The project couldn’t have ended on a higher note. At the end of the last video my older son suggested a new strategy that was not related to the previous greedy algorithm strategies. We worked through that strategy and discussed the various ways it was different from what we’d tried before.

The discussion here led to my younger son making a fantastic observation about how the various numbers got crossed out in the new algorithm! Yes!!

I”m really happy with how this project went today. The problem is accessible to kids (only simple arithmetic is required!) and leads to several nice discussions on pretty advanced topics like algorithms and optimization.
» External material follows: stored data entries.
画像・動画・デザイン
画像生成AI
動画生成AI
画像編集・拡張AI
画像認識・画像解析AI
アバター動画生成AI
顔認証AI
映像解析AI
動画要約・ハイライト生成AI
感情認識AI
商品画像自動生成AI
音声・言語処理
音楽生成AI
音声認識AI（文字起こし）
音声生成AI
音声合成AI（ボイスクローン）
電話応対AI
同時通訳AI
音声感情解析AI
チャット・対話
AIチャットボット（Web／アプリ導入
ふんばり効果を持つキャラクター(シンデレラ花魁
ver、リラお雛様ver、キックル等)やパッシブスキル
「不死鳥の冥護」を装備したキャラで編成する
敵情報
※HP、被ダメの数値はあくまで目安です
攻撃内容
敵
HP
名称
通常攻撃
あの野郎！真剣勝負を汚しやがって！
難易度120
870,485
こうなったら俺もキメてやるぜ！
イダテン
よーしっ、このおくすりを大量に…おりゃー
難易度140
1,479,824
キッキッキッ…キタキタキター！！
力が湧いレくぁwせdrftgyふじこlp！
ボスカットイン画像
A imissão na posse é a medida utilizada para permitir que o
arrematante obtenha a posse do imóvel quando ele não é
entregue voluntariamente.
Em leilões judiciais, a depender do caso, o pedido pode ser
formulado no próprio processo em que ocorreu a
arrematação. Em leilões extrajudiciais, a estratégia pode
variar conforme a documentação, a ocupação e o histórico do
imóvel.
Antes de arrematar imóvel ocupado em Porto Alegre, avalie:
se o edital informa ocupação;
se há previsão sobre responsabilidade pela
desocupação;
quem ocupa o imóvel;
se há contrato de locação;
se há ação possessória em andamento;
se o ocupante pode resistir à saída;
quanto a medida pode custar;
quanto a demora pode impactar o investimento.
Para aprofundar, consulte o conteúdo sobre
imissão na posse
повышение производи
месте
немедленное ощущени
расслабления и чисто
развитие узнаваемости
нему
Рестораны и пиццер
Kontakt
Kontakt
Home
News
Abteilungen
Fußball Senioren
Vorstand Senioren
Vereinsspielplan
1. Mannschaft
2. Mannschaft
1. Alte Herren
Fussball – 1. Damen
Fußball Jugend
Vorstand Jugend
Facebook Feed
It reminded me a lot of our project on Larry Guth’s “No Rectangles” problem:

Larry Guth’s “No Rectangles” problem

I used the “no rectangles” problem for both the 2nd and 3rd grade Family Math nights at my younger son’s elementary school and the kids absolutely loved it. I think I’ll have to add the problem from today to next year’s program. It is so fun to find math that is interesting to mathematicians that you can share with kids!